**Material for this task:**
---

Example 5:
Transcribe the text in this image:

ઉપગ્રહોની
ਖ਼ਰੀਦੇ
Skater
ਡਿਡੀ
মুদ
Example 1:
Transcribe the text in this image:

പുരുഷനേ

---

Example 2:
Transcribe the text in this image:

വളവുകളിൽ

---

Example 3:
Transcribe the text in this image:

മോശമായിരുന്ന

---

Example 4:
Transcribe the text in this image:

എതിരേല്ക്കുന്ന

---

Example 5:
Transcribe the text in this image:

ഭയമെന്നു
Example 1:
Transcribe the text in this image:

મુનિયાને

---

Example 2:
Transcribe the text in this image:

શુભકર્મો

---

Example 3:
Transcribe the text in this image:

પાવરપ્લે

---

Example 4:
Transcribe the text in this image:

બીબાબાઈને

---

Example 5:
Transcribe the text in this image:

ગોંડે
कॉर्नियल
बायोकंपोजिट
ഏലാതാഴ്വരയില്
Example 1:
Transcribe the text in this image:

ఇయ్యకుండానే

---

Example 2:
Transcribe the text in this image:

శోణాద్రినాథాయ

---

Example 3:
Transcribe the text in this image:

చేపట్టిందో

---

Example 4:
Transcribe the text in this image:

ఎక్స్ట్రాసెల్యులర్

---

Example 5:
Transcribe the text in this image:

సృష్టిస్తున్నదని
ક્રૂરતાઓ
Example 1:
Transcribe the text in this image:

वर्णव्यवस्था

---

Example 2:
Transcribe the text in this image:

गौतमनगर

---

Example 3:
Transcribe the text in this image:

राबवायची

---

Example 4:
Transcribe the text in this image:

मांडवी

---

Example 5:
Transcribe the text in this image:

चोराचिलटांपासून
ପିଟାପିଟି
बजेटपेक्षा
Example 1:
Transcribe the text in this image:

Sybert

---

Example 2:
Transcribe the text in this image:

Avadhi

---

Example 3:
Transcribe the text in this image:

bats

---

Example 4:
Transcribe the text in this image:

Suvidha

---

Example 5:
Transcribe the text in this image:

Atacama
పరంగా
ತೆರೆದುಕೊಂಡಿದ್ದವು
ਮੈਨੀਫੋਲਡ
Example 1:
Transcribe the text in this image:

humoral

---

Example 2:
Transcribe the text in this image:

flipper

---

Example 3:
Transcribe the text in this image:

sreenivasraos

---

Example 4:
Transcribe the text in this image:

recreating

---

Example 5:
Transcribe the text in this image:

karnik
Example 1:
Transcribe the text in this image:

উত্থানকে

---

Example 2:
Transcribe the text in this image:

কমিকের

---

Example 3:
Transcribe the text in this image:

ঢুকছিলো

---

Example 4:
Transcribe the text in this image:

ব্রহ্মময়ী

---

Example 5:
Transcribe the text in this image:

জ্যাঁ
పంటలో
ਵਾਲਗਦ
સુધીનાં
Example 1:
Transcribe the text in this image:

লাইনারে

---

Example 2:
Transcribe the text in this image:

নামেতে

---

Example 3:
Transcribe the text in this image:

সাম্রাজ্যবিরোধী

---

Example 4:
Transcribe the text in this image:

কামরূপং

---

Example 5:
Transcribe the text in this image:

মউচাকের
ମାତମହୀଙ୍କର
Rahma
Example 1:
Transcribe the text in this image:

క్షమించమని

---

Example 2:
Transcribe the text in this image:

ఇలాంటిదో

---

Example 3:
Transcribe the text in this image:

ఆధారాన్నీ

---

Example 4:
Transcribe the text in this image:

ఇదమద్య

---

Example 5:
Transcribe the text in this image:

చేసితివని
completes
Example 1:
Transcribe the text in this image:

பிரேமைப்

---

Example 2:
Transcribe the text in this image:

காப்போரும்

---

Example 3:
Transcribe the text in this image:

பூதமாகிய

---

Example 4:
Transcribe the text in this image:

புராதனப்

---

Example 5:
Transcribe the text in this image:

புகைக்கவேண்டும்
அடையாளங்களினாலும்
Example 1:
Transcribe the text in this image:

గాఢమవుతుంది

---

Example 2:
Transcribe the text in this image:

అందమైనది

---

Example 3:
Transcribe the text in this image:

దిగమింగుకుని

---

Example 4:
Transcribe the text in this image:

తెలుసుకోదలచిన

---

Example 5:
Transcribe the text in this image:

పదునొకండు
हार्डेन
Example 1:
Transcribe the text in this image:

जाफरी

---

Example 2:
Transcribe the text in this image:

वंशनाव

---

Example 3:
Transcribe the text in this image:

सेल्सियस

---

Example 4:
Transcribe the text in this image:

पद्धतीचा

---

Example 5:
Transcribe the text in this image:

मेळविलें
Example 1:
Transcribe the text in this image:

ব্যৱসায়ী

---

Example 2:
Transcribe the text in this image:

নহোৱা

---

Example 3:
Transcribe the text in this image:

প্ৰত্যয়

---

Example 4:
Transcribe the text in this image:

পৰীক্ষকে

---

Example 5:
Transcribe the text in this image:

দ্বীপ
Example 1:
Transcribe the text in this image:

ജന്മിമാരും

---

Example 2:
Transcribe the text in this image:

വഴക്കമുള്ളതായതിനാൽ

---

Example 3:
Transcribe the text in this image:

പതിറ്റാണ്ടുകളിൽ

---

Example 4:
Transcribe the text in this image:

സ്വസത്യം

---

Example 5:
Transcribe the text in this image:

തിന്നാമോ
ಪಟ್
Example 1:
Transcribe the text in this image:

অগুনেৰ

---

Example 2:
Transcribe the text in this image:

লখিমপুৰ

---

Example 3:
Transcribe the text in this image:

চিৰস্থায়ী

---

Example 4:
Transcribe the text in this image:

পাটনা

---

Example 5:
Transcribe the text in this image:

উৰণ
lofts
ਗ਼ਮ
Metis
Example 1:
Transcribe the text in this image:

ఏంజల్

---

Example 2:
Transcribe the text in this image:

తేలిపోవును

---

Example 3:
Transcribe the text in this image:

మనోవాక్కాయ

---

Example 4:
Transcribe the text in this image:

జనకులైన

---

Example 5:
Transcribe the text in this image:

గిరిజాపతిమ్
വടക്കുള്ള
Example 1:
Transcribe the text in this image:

**What you should do:** Repeat each of the entries above precisely as given.

**Answer area:**
---

Example 5:
Transcribe the text in this image:

ઉપગ્રહોની
ਖ਼ਰੀਦੇ
Skater
ਡਿਡੀ
মুদ
Example 1:
Transcribe the text in this image:

പുരുഷനേ

---

Example 2:
Transcribe the text in this image:

വളവുകളിൽ

---

Example 3:
Transcribe the text in this image:

മോശമായിരുന്ന

---

Example 4:
Transcribe the text in this image:

എതിരേല്ക്കുന്ന

---

Example 5:
Transcribe the text in this image:

ഭയമെന്നു
Example 1:
Transcribe the text in this image:

મુનિયાને

---

Example 2:
Transcribe the text in this image:

શુભકર્મો

---

Example 3:
Transcribe the text in this image:

પાવરપ્લે

---

Example 4:
Transcribe the text in this image:

બીબાબાઈને

---

Example 5:
Transcribe the text in this image:

ગોંડે
कॉर्नियल
बायोकंपोजिट
ഏലാതാഴ്വരയില്
Example 1:
Transcribe the text in this image:

ఇయ్యకుండానే

---

Example 2:
Transcribe the text in this image:

శోణాద్రినాథాయ

---

Example 3:
Transcribe the text in this image:

చేపట్టిందో

---

Example 4:
Transcribe the text in this image:

ఎక్స్ట్రాసెల్యులర్

---

Example 5:
Transcribe the text in this image:

సృష్టిస్తున్నదని
ક્રૂરતાઓ
Example 1:
Transcribe the text in this image:

वर्णव्यवस्था

---

Example 2:
Transcribe the text in this image:

गौतमनगर

---

Example 3:
Transcribe the text in this image:

राबवायची

---

Example 4:
Transcribe the text in this image:

मांडवी

---

Example 5:
Transcribe the text in this image:

चोराचिलटांपासून
ପିଟାପିଟି
बजेटपेक्षा
Example 1:
Transcribe the text in this image:

Sybert

---

Example 2:
Transcribe the text in this image:

Avadhi

---

Example 3:
Transcribe the text in this image:

bats

---

Example 4:
Transcribe the text in this image:

Suvidha

---

Example 5:
Transcribe the text in this image:

Atacama
పరంగా
ತೆರೆದುಕೊಂಡಿದ್ದವು
ਮੈਨੀਫੋਲਡ
Example 1:
Transcribe the text in this image:

humoral

---

Example 2:
Transcribe the text in this image:

flipper

---

Example 3:
Transcribe the text in this image:

sreenivasraos

---

Example 4:
Transcribe the text in this image:

recreating

---

Example 5:
Transcribe the text in this image:

karnik
Example 1:
Transcribe the text in this image:

উত্থানকে

---

Example 2:
Transcribe the text in this image:

কমিকের

---

Example 3:
Transcribe the text in this image:

ঢুকছিলো

---

Example 4:
Transcribe the text in this image:

ব্রহ্মময়ী

---

Example 5:
Transcribe the text in this image:

জ্যাঁ
పంటలో
ਵਾਲਗਦ
સુધીનાં
Example 1:
Transcribe the text in this image:

লাইনারে

---

Example 2:
Transcribe the text in this image:

নামেতে

---

Example 3:
Transcribe the text in this image:

সাম্রাজ্যবিরোধী

---

Example 4:
Transcribe the text in this image:

কামরূপং

---

Example 5:
Transcribe the text in this image:

মউচাকের
ମାତମହୀଙ୍କର
Rahma
Example 1:
Transcribe the text in this image:

క్షమించమని

---

Example 2:
Transcribe the text in this image:

ఇలాంటిదో

---

Example 3:
Transcribe the text in this image:

ఆధారాన్నీ

---

Example 4:
Transcribe the text in this image:

ఇదమద్య

---

Example 5:
Transcribe the text in this image:

చేసితివని
completes
Example 1:
Transcribe the text in this image:

பிரேமைப்

---

Example 2:
Transcribe the text in this image:

காப்போரும்

---

Example 3:
Transcribe the text in this image:

பூதமாகிய

---

Example 4:
Transcribe the text in this image:

புராதனப்

---

Example 5:
Transcribe the text in this image:

புகைக்கவேண்டும்
அடையாளங்களினாலும்
Example 1:
Transcribe the text in this image:

గాఢమవుతుంది

---

Example 2:
Transcribe the text in this image:

అందమైనది

---

Example 3:
Transcribe the text in this image:

దిగమింగుకుని

---

Example 4:
Transcribe the text in this image:

తెలుసుకోదలచిన

---

Example 5:
Transcribe the text in this image:

పదునొకండు
हार्डेन
Example 1:
Transcribe the text in this image:

जाफरी

---

Example 2:
Transcribe the text in this image:

वंशनाव

---

Example 3:
Transcribe the text in this image:

सेल्सियस

---

Example 4:
Transcribe the text in this image:

पद्धतीचा

---

Example 5:
Transcribe the text in this image:

मेळविलें
Example 1:
Transcribe the text in this image:

ব্যৱসায়ী

---

Example 2:
Transcribe the text in this image:

নহোৱা

---

Example 3:
Transcribe the text in this image:

প্ৰত্যয়

---

Example 4:
Transcribe the text in this image:

পৰীক্ষকে

---

Example 5:
Transcribe the text in this image:

দ্বীপ
Example 1:
Transcribe the text in this image:

ജന്മിമാരും

---

Example 2:
Transcribe the text in this image:

വഴക്കമുള്ളതായതിനാൽ

---

Example 3:
Transcribe the text in this image:

പതിറ്റാണ്ടുകളിൽ

---

Example 4:
Transcribe the text in this image:

സ്വസത്യം

---

Example 5:
Transcribe the text in this image:

തിന്നാമോ
ಪಟ್
Example 1:
Transcribe the text in this image:

অগুনেৰ

---

Example 2:
Transcribe the text in this image:

লখিমপুৰ

---

Example 3:
Transcribe the text in this image:

চিৰস্থায়ী

---

Example 4:
Transcribe the text in this image:

পাটনা

---

Example 5:
Transcribe the text in this image:

উৰণ
lofts
ਗ਼ਮ
Metis
Example 1:
Transcribe the text in this image:

ఏంజల్

---

Example 2:
Transcribe the text in this image:

తేలిపోవును

---

Example 3:
Transcribe the text in this image:

మనోవాక్కాయ

---

Example 4:
Transcribe the text in this image:

జనకులైన

---

Example 5:
Transcribe the text in this image:

గిరిజాపతిమ్
വടക്കുള്ള
Example 1:
Transcribe the text in this image:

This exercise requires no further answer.